Notable Quotes & Memorable Moments
- On Amnesty’s Internal Focus:
"The people who are behind these [campus] demonstrations... one of the most prestigious places where a young activist might be able to land is Amnesty International." (C, [08:24])
- On Narrative Control:
"We are actively interested in changing the narrative about Israel. We are going to shape the story about Israel. And this is a real feature..." (B, [26:07])
- On Shutting Down Internal Israeli Critics:
"It was absolutely retribution... getting rid of essentially a country they didn't want represented in their organization." (B, [18:46])
- On Research Quality:
“The products... are dramatically decreasing and had dramatically decreased by the time I left. ...the change was an absolute shift towards social media, towards op eds and shorter, more bitty pieces.” (B, [34:19])
- On Antisemitism & Double Standards:
"But we raised our concerns... you have a human rights organization whose board is cheering for human rights violations. This is simply unhinged..." (C, [46:26])
- On Future of Human Rights Work:
“We need human rights. Whether we need these legacy organizations to be their bearers is another question.” (B, [51:38])
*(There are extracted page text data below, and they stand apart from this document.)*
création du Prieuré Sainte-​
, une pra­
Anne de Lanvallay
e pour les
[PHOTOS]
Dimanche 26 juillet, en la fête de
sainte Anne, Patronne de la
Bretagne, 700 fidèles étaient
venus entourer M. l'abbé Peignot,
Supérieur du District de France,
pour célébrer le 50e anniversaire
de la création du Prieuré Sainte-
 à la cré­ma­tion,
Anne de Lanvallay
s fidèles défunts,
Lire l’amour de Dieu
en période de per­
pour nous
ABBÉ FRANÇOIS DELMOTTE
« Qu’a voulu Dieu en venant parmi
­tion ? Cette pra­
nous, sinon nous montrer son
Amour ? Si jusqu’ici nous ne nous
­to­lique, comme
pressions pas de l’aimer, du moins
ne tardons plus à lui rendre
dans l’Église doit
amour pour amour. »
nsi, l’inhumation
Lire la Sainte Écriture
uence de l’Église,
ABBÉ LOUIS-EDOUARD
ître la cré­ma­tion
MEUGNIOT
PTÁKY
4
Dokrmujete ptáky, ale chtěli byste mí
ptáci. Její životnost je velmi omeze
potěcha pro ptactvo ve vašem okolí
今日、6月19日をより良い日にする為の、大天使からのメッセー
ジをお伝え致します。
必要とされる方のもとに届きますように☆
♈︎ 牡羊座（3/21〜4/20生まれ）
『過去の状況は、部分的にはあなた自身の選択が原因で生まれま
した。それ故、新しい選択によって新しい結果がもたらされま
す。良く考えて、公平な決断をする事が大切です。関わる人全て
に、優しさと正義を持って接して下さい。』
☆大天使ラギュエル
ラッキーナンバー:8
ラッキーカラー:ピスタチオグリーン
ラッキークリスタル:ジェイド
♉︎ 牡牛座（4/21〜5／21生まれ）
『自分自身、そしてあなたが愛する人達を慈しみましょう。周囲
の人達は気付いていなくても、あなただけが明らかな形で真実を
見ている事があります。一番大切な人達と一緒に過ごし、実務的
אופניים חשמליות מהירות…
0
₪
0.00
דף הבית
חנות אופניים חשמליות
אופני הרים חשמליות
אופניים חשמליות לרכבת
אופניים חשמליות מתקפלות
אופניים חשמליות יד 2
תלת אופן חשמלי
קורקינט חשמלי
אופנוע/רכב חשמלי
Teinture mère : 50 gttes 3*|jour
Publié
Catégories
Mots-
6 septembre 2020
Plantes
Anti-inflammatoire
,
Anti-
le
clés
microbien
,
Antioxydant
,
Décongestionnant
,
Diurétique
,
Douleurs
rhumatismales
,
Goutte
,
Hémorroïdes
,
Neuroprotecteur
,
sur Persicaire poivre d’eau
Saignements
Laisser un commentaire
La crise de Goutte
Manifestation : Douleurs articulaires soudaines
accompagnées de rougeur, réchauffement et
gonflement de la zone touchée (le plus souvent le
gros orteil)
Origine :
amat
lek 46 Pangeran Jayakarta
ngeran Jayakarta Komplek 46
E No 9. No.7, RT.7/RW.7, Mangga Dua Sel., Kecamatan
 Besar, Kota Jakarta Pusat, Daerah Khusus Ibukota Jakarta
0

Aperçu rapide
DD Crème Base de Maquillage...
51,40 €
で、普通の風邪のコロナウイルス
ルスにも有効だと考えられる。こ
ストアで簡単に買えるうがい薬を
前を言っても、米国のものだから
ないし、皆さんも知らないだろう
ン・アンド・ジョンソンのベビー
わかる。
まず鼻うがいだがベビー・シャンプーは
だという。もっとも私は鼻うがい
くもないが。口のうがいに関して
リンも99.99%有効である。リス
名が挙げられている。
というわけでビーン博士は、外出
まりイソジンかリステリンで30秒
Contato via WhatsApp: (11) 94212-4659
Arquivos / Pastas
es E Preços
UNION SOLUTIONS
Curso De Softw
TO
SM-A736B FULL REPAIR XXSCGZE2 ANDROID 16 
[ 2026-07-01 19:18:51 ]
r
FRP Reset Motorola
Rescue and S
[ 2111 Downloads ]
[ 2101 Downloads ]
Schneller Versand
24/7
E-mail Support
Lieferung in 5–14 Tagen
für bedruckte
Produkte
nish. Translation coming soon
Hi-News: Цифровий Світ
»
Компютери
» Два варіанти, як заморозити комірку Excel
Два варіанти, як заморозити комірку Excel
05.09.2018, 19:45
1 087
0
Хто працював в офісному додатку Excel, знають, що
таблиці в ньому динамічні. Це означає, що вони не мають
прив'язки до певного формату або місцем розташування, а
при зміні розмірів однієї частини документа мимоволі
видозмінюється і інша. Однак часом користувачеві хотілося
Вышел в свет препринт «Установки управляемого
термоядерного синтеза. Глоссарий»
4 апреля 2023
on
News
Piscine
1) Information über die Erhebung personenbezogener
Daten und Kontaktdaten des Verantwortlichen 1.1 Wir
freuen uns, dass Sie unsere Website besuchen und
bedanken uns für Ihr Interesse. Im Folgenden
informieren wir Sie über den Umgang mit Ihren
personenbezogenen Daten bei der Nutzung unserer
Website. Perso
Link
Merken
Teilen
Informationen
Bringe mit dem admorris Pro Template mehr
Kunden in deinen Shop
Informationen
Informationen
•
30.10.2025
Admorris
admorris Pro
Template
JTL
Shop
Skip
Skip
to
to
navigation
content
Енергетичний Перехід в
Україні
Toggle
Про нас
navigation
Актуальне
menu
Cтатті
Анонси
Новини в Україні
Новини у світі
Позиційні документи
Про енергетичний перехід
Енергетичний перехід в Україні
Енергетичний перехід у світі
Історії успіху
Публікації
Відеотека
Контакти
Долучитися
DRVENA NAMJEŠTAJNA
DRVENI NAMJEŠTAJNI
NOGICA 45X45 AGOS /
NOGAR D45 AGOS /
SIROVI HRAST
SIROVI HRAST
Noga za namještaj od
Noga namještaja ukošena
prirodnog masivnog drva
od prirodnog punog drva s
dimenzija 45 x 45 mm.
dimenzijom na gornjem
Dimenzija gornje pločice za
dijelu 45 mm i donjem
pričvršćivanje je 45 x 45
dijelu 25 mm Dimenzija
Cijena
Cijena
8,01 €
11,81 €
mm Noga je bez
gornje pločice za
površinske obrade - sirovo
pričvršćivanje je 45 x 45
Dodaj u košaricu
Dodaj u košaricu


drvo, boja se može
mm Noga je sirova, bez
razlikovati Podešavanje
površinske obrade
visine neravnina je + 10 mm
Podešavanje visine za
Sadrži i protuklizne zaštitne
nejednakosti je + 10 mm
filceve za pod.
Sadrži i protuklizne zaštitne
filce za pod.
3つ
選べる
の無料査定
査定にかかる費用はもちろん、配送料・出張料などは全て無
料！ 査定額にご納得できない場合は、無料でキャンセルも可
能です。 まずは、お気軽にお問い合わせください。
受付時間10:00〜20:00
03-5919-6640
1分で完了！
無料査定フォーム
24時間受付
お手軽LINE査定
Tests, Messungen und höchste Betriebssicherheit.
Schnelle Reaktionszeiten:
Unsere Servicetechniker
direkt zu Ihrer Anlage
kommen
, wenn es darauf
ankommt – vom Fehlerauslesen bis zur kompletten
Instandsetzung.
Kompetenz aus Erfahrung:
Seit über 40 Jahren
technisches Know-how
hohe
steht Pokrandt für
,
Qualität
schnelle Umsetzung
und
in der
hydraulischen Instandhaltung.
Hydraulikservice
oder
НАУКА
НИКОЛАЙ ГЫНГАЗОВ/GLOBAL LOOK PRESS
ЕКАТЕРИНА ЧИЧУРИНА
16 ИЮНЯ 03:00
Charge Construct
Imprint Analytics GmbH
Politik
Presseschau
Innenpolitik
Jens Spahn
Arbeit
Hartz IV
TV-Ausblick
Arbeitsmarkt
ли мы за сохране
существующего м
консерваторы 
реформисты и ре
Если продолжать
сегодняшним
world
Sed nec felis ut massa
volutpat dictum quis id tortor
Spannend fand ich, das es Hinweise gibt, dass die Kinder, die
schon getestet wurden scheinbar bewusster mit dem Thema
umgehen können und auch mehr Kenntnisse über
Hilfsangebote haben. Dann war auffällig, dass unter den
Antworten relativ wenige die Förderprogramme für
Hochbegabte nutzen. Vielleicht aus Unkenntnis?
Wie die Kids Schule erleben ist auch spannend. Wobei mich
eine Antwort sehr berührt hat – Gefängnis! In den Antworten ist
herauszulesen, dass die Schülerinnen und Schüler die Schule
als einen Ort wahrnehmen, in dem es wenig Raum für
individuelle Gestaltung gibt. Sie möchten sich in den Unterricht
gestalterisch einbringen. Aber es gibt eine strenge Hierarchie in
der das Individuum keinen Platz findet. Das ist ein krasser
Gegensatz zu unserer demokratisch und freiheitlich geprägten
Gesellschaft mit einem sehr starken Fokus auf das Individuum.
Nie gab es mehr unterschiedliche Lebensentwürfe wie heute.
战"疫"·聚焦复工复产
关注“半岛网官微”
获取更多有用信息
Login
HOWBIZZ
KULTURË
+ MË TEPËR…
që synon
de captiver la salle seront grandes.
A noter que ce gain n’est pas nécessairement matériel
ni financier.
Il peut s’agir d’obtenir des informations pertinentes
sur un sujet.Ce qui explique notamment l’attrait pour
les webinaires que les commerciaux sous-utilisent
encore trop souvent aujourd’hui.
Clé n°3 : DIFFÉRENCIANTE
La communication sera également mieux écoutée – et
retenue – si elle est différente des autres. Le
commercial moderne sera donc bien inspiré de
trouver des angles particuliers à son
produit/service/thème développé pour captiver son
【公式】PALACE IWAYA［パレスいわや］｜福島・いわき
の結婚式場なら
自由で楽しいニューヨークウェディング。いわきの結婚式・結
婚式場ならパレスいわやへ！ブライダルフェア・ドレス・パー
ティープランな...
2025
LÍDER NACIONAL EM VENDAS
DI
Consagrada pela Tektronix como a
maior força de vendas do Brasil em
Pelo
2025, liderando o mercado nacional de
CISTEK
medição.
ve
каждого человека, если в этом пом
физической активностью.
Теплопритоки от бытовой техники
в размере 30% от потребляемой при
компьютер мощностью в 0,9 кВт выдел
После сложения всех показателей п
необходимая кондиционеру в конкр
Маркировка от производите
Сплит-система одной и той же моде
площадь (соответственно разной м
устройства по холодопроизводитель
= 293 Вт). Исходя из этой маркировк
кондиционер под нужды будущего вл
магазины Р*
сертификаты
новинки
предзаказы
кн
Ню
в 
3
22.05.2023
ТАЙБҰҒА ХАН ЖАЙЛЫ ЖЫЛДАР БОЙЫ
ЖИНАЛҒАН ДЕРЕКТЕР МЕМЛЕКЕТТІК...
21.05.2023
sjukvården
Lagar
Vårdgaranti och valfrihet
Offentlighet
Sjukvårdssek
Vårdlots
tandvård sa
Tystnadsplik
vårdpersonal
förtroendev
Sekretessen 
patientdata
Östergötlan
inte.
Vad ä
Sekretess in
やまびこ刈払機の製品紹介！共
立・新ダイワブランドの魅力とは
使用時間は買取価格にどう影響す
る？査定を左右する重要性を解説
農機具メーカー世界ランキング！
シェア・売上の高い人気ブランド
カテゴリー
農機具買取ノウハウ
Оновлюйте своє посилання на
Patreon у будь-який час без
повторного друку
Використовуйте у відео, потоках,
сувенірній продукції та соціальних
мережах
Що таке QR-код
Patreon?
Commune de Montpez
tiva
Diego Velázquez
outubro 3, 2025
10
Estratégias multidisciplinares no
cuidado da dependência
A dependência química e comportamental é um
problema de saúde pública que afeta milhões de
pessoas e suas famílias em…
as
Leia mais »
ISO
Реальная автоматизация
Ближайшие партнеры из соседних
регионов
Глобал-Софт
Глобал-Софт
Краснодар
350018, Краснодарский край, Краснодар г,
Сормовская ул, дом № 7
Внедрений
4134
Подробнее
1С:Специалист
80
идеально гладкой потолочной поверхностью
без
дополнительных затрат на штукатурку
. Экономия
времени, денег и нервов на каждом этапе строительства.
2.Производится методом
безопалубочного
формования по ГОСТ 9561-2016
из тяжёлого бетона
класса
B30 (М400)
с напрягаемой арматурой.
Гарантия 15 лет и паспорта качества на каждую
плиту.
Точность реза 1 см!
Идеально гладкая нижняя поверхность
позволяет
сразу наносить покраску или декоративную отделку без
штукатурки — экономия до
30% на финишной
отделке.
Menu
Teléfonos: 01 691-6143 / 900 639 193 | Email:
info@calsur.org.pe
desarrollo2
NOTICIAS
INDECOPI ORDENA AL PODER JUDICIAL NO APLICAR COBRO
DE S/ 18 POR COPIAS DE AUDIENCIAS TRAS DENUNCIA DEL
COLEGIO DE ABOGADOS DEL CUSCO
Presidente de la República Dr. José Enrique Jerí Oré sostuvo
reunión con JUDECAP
Timestamps for Important Segments
- 00:05–07:01 — Introduction, background on current crises in NGOs
- 07:01–13:23 — The evolution of partisanship in Amnesty & HRW
- 13:23–19:30 — Amnesty’s expulsion of its Israel chapter and "civil religion" cultism
- 21:55–28:22 — Loss of advocacy focus, rise of narrative activism
- 31:20–38:23 — Failures in research rigor, editorial process, fabrication
- 41:19–49:17 — Antisemitism, hypocrisy, political selectivity
- 49:42–56:05 — Can the NGOs be redeemed? New grassroots models
- 56:05–62:38 — Reframing NGOs as businesses, looking to the future
- 62:38–end — Final thoughts: renewal, hope, the need for genuine rights advocacy
Conclusion
This episode provides a searing critique from two high-level former insiders of the world's most prominent human rights organizations. The consensus is that HRW, Amnesty International, and others have departed from their core missions—becoming politicized, narrative-driven actors with declining research standards and little interest in genuine advocacy or universal human rights. Both guests argue for radical transparency, more critical scrutiny, and the urgent need for new organizations anchored in local realities, universality, and real-world engagement. The episode ends on a hopeful, if cautious, note: as the failures of legacy NGOs become apparent, new movements for genuine human rights may finally be ready to grow.